Rocambolesque cambriolage au Almadies: Un douanier dévalise de 150 millions FCFA
Mercredi 27 Novembre 2013
Diadji Bâ va-t-il regretter d’avoir saisi la justice ? Le commandant de la douane a été victime d’un cambriolage à son domicile et ses bourreaux ont emporté un sac contenant plus de 150 millions de F Cfa. Mais le Parquet de Dakar s’interroge sur la licéité de cet argent et a saisi hier le Procureur spécial près la Cour de répression de l’enrichissement illicite (Crei). Au même moment, la hiérarchie douanière a ouvert une enquête administrative et promet des mesures conservatoires contre le gabelou. C’est une affaire peu ordinaire puisque des noms de célébrités comme Waly Seck reviennent dans cette affaire rocambolesque. Enquête sur un hold-up aux relents d’une affaire de «voleur volé».

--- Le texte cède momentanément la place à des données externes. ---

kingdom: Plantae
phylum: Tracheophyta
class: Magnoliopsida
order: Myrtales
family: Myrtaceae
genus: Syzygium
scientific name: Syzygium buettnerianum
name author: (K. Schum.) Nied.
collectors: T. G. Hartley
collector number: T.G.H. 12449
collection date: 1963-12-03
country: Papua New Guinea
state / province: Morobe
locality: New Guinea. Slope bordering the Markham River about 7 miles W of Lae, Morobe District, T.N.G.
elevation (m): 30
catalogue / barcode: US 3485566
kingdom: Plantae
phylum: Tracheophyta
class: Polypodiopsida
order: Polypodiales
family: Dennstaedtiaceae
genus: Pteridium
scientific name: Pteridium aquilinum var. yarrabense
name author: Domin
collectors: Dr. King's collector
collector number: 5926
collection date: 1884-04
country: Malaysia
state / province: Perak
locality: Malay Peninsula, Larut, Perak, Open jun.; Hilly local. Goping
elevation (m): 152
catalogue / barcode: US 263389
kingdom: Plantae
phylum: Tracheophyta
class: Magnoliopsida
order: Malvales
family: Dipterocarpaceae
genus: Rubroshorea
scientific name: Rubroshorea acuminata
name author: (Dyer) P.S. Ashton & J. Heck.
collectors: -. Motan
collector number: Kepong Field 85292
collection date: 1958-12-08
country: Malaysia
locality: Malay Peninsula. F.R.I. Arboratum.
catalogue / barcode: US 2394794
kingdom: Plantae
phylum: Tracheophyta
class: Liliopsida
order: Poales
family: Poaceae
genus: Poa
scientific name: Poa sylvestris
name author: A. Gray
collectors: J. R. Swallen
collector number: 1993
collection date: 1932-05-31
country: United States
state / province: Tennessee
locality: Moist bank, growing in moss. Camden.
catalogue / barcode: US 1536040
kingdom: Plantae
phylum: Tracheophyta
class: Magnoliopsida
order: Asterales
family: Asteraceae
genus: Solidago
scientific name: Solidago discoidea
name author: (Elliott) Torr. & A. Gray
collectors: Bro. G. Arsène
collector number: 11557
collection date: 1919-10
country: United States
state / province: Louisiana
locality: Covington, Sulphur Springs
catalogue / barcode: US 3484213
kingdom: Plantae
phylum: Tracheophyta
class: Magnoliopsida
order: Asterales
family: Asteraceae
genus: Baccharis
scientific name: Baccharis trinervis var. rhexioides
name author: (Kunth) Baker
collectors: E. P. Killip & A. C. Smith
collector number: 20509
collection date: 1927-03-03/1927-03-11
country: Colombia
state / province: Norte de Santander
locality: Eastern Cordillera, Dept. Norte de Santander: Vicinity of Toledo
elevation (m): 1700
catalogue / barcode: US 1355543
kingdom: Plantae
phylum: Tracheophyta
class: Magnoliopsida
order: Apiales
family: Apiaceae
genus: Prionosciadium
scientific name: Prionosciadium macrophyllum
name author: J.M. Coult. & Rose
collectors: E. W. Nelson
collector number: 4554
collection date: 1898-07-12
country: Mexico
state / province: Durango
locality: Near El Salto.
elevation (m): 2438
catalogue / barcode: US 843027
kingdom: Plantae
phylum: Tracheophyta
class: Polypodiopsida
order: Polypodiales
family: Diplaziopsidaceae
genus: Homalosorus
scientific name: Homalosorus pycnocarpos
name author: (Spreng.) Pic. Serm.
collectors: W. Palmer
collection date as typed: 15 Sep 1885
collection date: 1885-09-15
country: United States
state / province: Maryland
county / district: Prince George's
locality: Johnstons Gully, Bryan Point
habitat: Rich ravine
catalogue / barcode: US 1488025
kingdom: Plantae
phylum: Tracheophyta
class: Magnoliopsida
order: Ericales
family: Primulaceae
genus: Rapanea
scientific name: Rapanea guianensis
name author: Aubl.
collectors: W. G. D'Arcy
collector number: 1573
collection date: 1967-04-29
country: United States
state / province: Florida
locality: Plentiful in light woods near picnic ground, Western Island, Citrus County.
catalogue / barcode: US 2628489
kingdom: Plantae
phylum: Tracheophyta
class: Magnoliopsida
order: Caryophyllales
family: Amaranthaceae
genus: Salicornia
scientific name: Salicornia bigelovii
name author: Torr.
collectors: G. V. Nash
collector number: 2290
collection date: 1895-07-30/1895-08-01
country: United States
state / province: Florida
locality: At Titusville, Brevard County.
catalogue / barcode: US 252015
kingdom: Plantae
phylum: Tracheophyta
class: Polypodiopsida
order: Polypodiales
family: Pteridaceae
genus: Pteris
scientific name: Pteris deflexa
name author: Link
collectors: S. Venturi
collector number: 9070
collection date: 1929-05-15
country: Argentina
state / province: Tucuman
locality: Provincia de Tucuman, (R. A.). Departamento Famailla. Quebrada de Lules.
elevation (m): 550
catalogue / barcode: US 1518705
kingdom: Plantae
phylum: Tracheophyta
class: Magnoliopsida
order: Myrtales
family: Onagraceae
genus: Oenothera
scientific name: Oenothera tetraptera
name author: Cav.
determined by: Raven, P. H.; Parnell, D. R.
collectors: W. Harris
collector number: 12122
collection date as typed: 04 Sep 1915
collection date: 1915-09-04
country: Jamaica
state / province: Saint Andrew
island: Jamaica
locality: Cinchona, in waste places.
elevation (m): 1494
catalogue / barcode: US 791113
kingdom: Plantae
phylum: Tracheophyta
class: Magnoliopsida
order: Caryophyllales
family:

C’est un cambriolage hollywoodien dont est victime un haut responsable de la douane, le commandant Diadji Bâ. Mais une victime qui, au fait, est aussi dans cette affaire, un «présumé coupable» dans ce qui ressemble bien à un film. Pour avoir gardé un sac qualifié de «suspect» contenant plus de 150 millions de F Cfa en liasse chez lui. Une série à plusieurs séquences et des personnages peu ordinaires. Un douanier avec son «sac de riz», mais argenté par liasses dans des sachets. Un peu la façon de garder l’argent des bana-bana. Des policiers qui retrouvent le butin à millions des assaillants de Diadji Bâ. Sans compter. Un ou des présumés «complices» ? Une star-née qui fait les choux gras du monde du show-biz. Il s’appelle Waly Seck. Une autre, dit-on, un «homme de la jet-set» sénégalaise, friand des «bonnes choses», estampillé, autoproclamé Crésus. Les policiers ne mettent pas ce dernier en cause. Et viennent les acteurs de cette nuit de cambriolage d’un groupe de jeunes dont un «ami» au fils de Thione Seck.
Des «bouchers» recrutés
L’affaire s’est passée la veille de la Tabaski, «à quelques jours seulement», précisent des sources bien au fait du dossier. Cette nuit-là, l’«ami» de Waly Seck, Massamba Sall alias Mass visite le domicile du douanier qui se trouve être le numéro 2 de Dakar Pétrole, un des bureaux de douane. Simultanément, au moins trois nervis, «des bouchers, raconte-t-on, recrutés pour l’opération se sont pointés dans la maison où il n’y avait que des femmes». Ces dernières sont prises de panique alors qu’au même moment, Mass et Cie dévalisaient le bureau de M. Bâ, aménagé dans la maison. Résultat : un «gros sac de centaines de millions». Des sources judiciaires revoient le pactole à la baisse et parlent de «plus de 150 millions de F Cfa». Dans tous les cas, le véhicule stationné non loin du domicile a convoyé de l’argent… lourd.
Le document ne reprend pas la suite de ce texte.